80% say student loans impact their ability to save for retirement
Two-thirds changed their retirement plan, by lowering or stopping their contributions, or by taking loans or hardship withdrawals
Another two-thirds say it affects saving for a home or paying for day-to-day items
50% of workplace plan participants younger than age 40 hold student loan debt, and one out of four more than 55 years old carry student debt
More than 60% of those with student loans under age 40 say it affects their ability to plan for life events such as getting married or having a child

“Most people are overwhelmed with the mountain of debt once they graduate and do not have a strategy to pay it down. It just doesn’t have to be that way,” said Akhil Nigam, head of several Fidelity Labs incubators. “For example, we spoke with a 28-year old customer with more than $200,000 in student debt after eight years of undergraduate and graduate school. Not only has this affected her choice of jobs and career direction, but she has put her life on hold to manage her payments.”

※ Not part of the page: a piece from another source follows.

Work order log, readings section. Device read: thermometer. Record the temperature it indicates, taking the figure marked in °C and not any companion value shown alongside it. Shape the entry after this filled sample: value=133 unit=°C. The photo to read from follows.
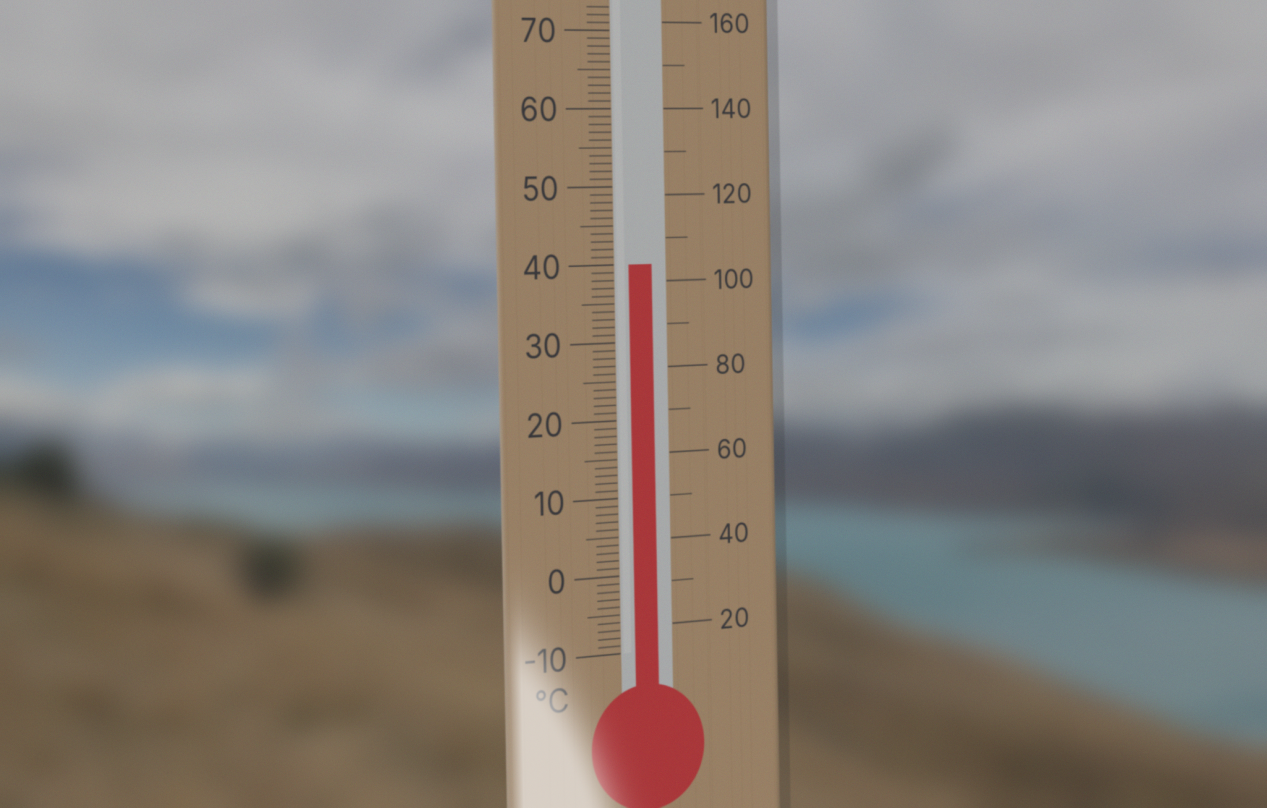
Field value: value=40 unit=°C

The incubator pilot program takes a three-phased approach:

Help people understand and explore ways to manage student loan debt, help them make decisions about their existing loans and assist in illustrating options. As part of this beta, the team created a tool where customers can aggregate their loans and evaluate different repayment options.
Explore pre-college guidance to learn how Fidelity can help so that families can avoid taking on more debt than they can afford. This will involve pre-college financial literacy programs to help parents discuss cost of college and financing options with their children, and illustrate how student loans can affect their lifestyle.
Assist people as they manage their student loan debt among other competing goals, and as families save and invest for their financial future.